Required action: Throughout the records below, find each line holding "pencil" and copy it.
[[ Given data open ]]
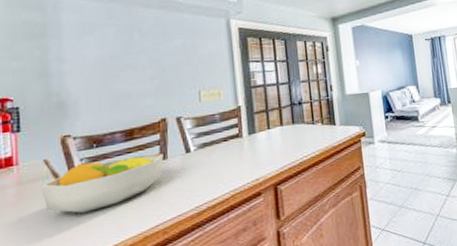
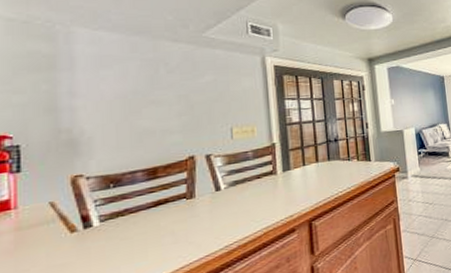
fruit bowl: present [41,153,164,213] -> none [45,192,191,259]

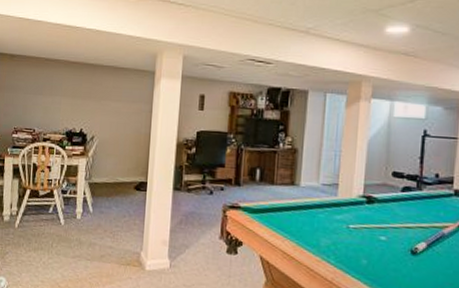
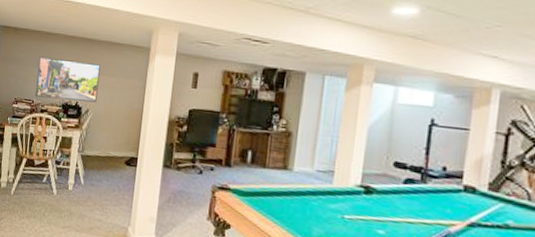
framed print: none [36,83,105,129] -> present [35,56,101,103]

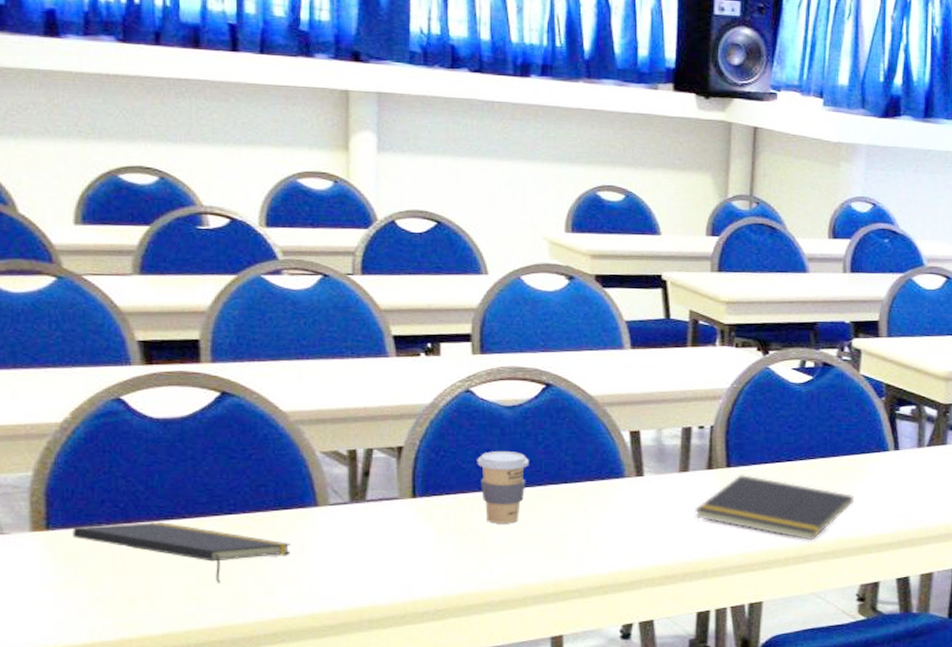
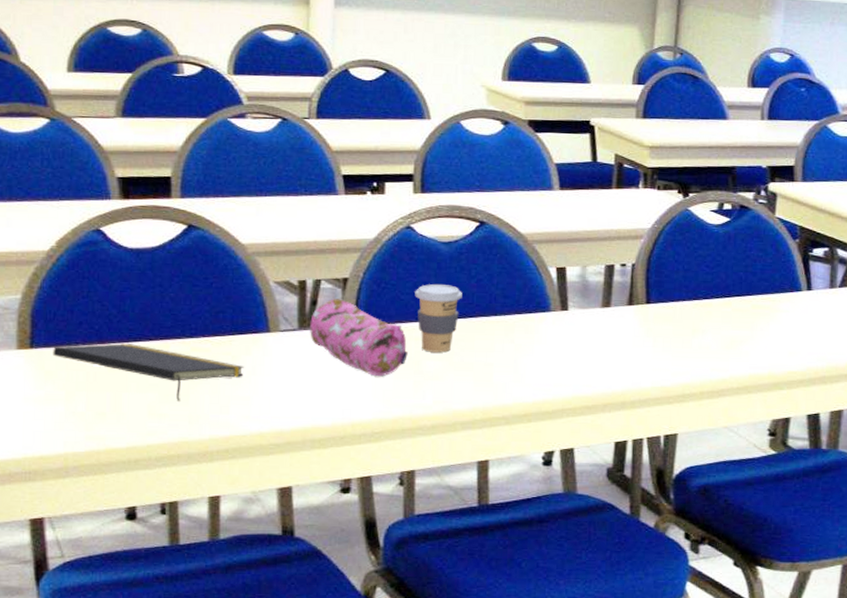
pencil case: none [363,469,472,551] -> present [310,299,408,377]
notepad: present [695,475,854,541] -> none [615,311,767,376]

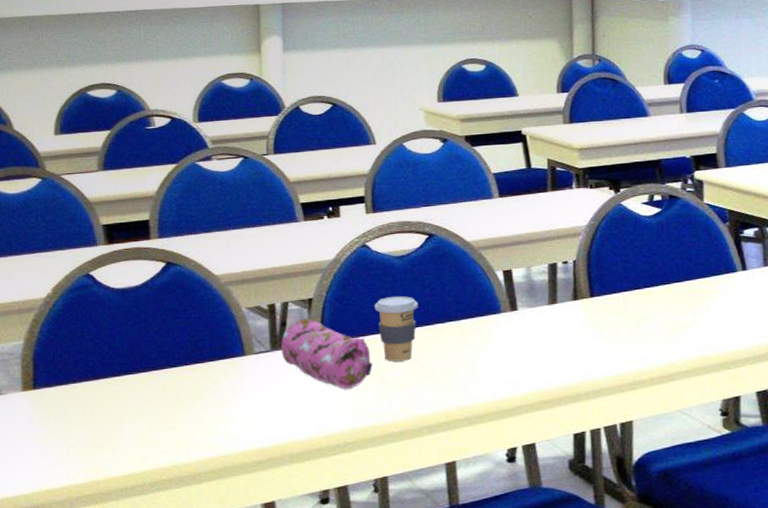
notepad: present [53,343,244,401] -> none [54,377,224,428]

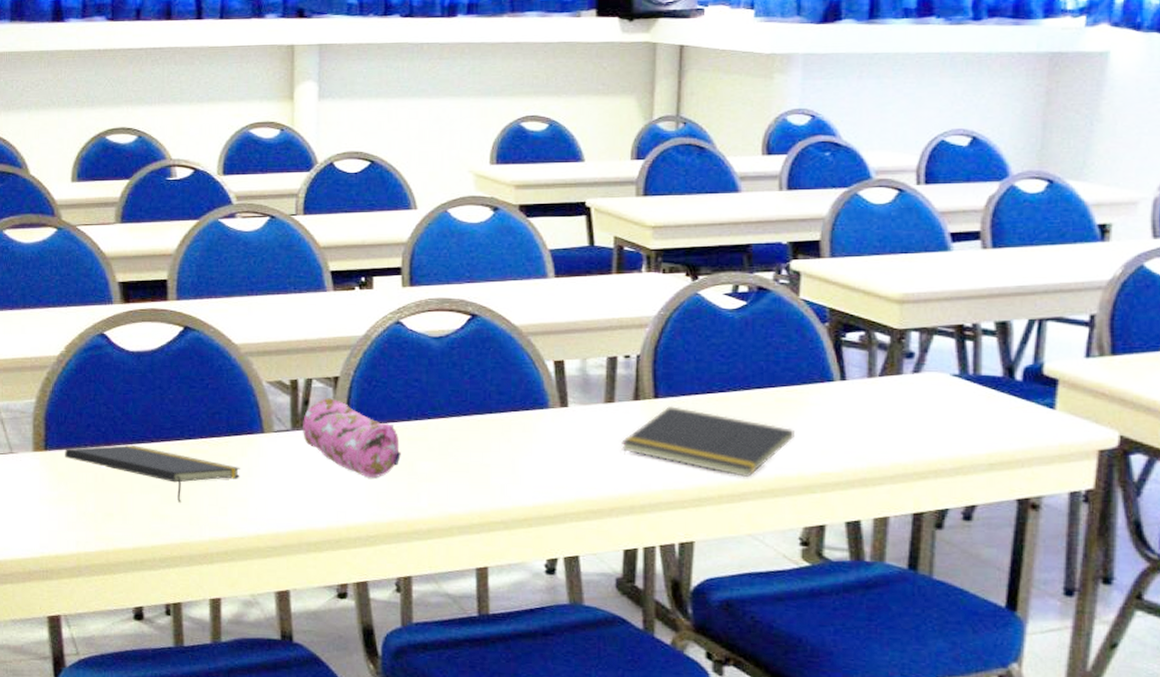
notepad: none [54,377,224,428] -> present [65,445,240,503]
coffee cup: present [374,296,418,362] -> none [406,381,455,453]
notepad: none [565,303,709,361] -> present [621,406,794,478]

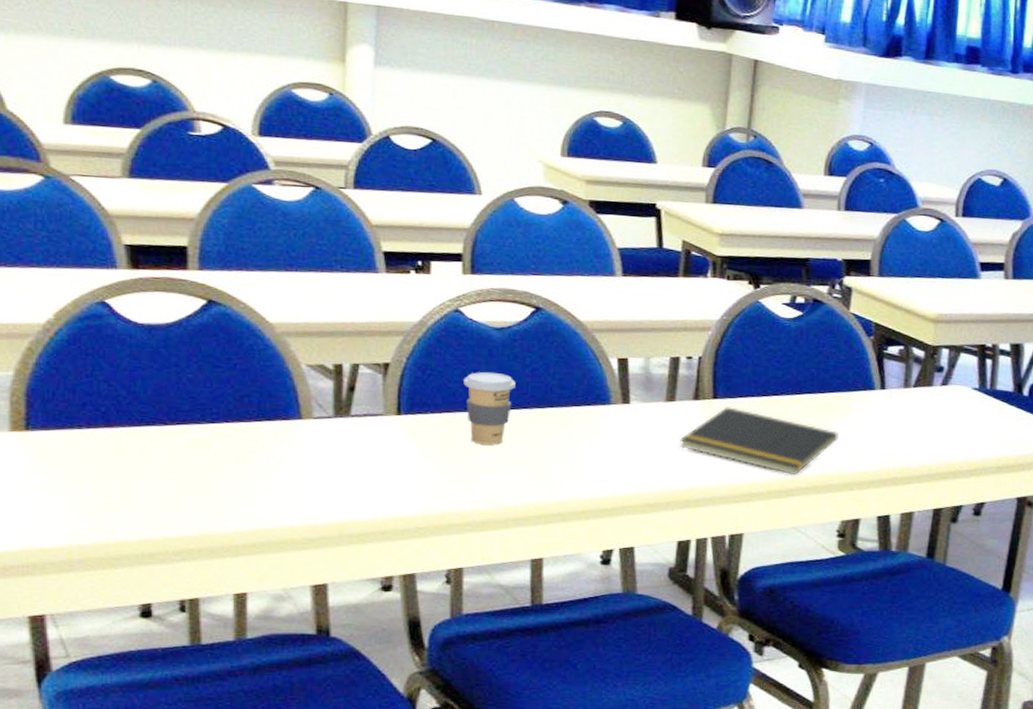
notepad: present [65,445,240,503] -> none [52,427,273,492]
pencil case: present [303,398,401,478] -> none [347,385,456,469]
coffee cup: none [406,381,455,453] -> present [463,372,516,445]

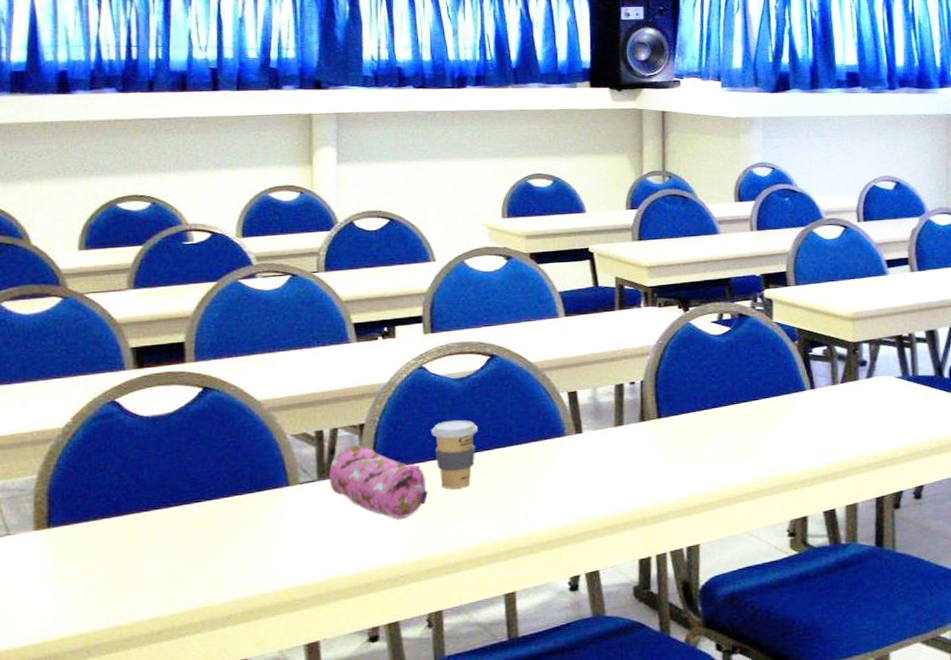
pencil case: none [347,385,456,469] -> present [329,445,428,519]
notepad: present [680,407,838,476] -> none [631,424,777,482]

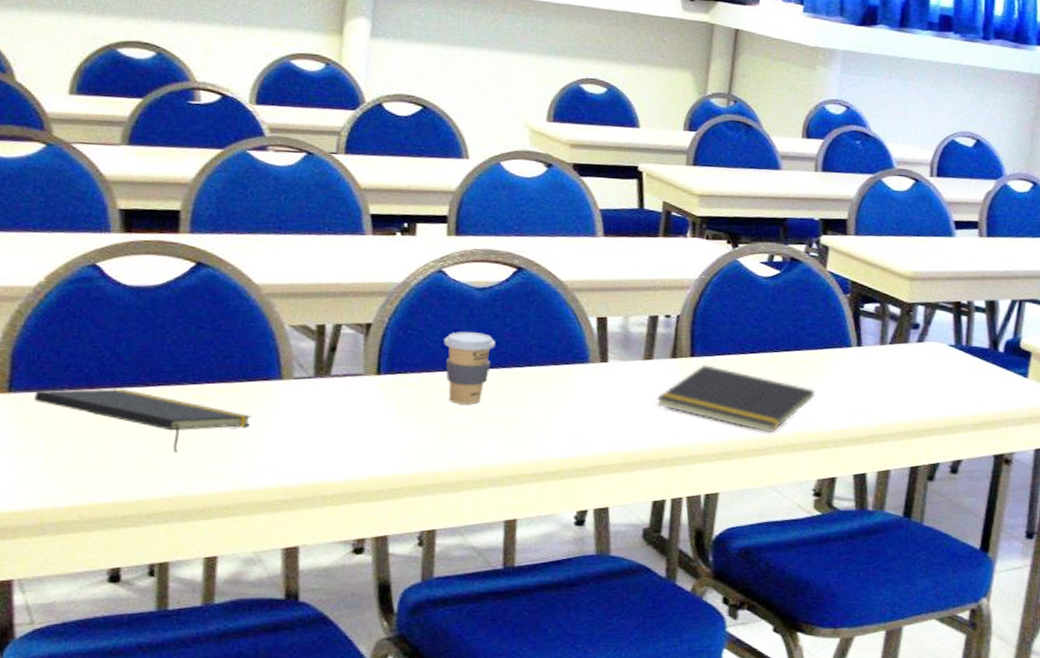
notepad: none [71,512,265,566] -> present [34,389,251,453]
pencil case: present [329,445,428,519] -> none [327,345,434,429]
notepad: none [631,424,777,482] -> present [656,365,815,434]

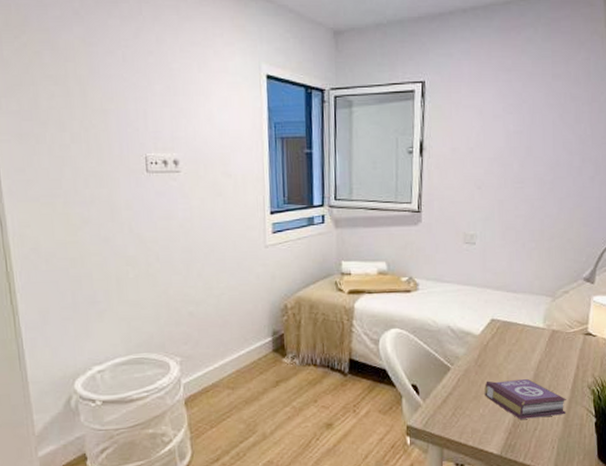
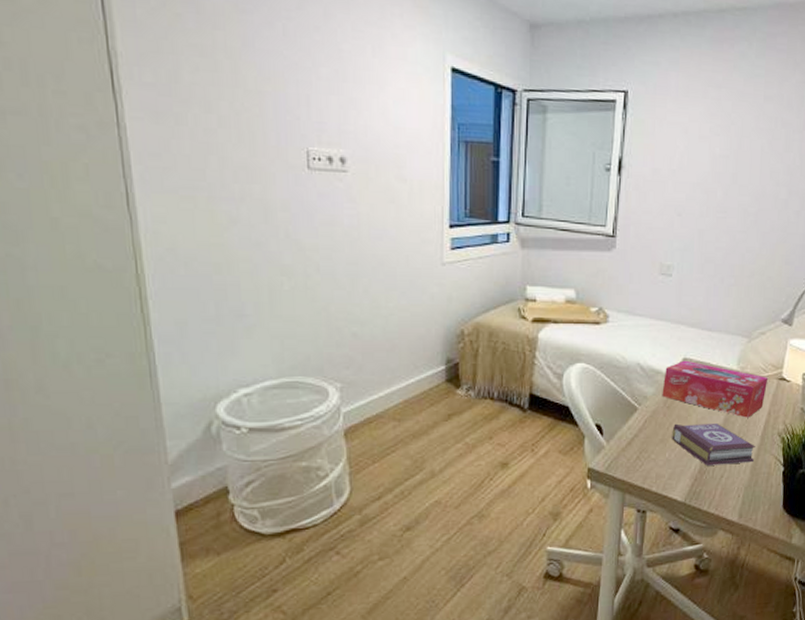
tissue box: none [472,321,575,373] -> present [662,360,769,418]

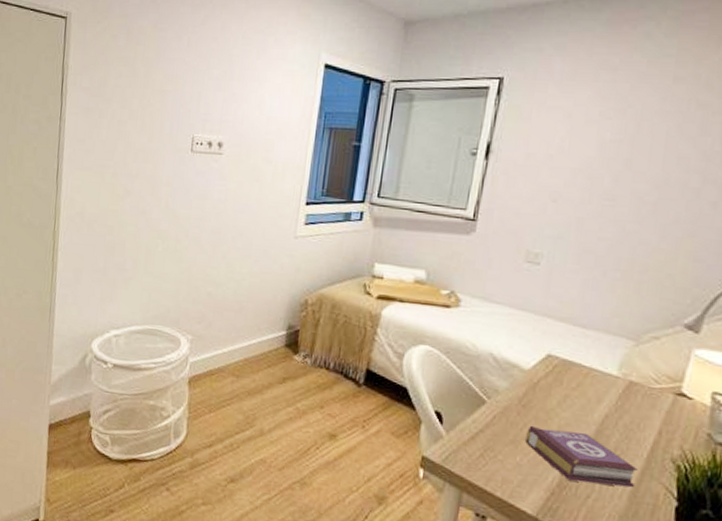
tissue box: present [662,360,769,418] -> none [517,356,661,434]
[[ Given data closed ]]
Exercise answer:
pencil case: none [363,469,472,551] -> present [310,299,408,377]
pencil case: present [303,398,401,478] -> none [347,385,456,469]
pencil case: none [347,385,456,469] -> present [329,445,428,519]
pencil case: present [329,445,428,519] -> none [327,345,434,429]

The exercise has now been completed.